** LESETEXT **
***
Wir als AfD wollen Wachstum für Berlin. Wir wollen Wachstum in und für die Berliner Wirtschaft. Dafür brauchen wir eine Willkommenskultur für Unternehmen auf allen Ebenen, und das muss gerade auch am Tor zu Berlin, am Flughafen, spürbar sein.
Übrigens noch mal ein Wort zum Regierenden Bürgermeister heute Morgen und seinem wirklich unsäglichen Zynismus, als er die Existenzvernichtungen im Einzelhandel als Shoppingevent verniedlicht hat. So wird das nichts mehr in diesem Land, meine Damen und Herren von der Sozialdemokratie!
Die Flughafengesellschaft muss ihr infrastrukturelles Angebot so gestalten, dass sie die nach der Coronaära weltweit voraussichtlich wieder rasch wachsende Nachfrage nach Berlinflügen bewältigen kann. Sie muss aber auch so aufgestellt sein, dass sie die Ausbaupläne ohne lange Vorlaufzeit wieder in Angriff nehmen kann. Hier stehen wir ganz klar auf der Seite derer, die eine baldige Renaissance des Wachstumstreibers Flugverkehr möchten. Wir beziehen damit ganz klar Position gegen diejenigen, die auf der roten und grünen Seite dieses Hauses die ganze Fliegerei als Teufelszeug verdammen und am liebsten verbieten oder zum Privileg einiger weniger Reicher machen wollten. Mit Ihnen heben die Flugzeuge nicht ab, sondern verrosten im Hangar. Und wenn man dann für den Ausbau und Erweiterungsmaßnahmen zusätzliches privates Investitionskapital braucht, dann gerne. Dann würden wir die entsprechenden Vorschläge unterstützen.
***
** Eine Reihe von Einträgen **
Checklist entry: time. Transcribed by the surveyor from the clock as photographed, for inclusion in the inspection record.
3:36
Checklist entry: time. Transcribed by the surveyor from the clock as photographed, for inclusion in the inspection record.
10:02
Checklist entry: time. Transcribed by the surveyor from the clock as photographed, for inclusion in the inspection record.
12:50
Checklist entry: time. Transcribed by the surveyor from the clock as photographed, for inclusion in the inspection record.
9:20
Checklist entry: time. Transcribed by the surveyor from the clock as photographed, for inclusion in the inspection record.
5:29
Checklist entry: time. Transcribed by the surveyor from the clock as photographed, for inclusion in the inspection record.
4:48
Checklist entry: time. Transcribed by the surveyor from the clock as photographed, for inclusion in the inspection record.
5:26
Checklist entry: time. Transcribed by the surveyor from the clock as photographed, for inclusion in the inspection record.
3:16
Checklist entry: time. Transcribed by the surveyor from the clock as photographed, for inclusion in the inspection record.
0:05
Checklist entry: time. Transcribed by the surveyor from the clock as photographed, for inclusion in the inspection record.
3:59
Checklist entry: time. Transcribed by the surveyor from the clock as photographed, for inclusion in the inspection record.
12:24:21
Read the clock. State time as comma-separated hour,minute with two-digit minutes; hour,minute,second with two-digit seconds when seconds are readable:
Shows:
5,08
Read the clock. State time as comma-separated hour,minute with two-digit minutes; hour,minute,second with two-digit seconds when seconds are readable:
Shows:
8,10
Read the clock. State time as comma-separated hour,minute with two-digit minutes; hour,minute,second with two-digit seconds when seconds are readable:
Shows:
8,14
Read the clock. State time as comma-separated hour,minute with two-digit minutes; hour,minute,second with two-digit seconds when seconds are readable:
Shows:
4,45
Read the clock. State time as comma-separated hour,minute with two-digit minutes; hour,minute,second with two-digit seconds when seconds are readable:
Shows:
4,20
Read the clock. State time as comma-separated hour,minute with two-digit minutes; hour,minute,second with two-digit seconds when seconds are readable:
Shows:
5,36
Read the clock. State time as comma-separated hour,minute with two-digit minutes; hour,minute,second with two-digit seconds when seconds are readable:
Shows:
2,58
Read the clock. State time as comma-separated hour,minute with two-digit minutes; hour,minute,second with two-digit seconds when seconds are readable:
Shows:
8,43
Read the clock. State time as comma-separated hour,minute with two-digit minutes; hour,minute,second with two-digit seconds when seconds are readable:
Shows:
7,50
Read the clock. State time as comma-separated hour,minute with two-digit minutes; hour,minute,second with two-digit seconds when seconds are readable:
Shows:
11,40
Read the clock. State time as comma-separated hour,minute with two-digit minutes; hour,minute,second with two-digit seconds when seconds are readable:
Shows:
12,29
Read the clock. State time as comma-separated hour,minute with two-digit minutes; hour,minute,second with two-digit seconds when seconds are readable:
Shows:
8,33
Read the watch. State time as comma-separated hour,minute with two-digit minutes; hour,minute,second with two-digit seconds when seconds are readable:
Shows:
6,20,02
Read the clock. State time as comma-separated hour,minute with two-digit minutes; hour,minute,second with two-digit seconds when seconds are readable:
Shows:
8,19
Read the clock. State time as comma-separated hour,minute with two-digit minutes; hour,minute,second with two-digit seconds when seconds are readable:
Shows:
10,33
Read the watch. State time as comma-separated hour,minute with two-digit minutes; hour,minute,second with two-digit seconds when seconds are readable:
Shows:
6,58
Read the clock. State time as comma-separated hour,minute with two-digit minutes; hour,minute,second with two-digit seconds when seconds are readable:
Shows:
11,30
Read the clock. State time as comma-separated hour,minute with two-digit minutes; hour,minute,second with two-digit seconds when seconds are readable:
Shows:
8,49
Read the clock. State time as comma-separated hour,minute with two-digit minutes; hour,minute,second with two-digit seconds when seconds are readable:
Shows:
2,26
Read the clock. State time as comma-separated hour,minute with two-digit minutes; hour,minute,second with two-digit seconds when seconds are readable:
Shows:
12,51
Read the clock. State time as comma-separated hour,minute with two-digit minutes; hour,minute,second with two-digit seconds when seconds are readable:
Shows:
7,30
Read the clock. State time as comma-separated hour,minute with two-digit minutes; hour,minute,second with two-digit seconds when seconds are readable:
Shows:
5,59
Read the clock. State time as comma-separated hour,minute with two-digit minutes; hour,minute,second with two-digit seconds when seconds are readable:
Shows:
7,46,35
***
** AUFGABEN **
1. Ändere aus der Rede zum Berliner Flughafen das Stück, das mit „Wir als AfD“ anfängt und nach „von der Sozialdemokratie!“ aufhört, und setze dabei „Fortschritt“ statt „Wachstum“ ein.
2. Schreib die Rede zum Berliner Flughafen weiter, im Anschluss an ihren letzten Satz.

** ANTWORTEN JE AUFGABE **
1.
Wir als AfD wollen Fortschritt für Berlin. Wir wollen Fortschritt in und für die Berliner Wirtschaft. Dafür brauchen wir eine Willkommenskultur für Unternehmen auf allen Ebenen, und das muss gerade auch am Tor zu Berlin, am Flughafen, spürbar sein.
Übrigens noch mal ein Wort zum Regierenden Bürgermeister heute Morgen und seinem wirklich unsäglichen Zynismus, als er die Existenzvernichtungen im Einzelhandel als Shoppingevent verniedlicht hat. So wird das nichts mehr in diesem Land, meine Damen und Herren von der Sozialdemokratie!

2.
Lassen Sie mich zusammenfassen: Es geht also nicht um eine Absage an die Öffnung des Gesellschafterkreises der Flughafengesellschaft, sondern nur um den richtigen Zeitpunkt. Der ist jetzt nicht gegeben, aber er wird bald kommen, und den Klimafanatikern bei Roten und Grünen wird es nicht gelingen, den Bürgern die Sehnsucht nach Urlaub, fremden Essen und fremden Kulturen auszutreiben.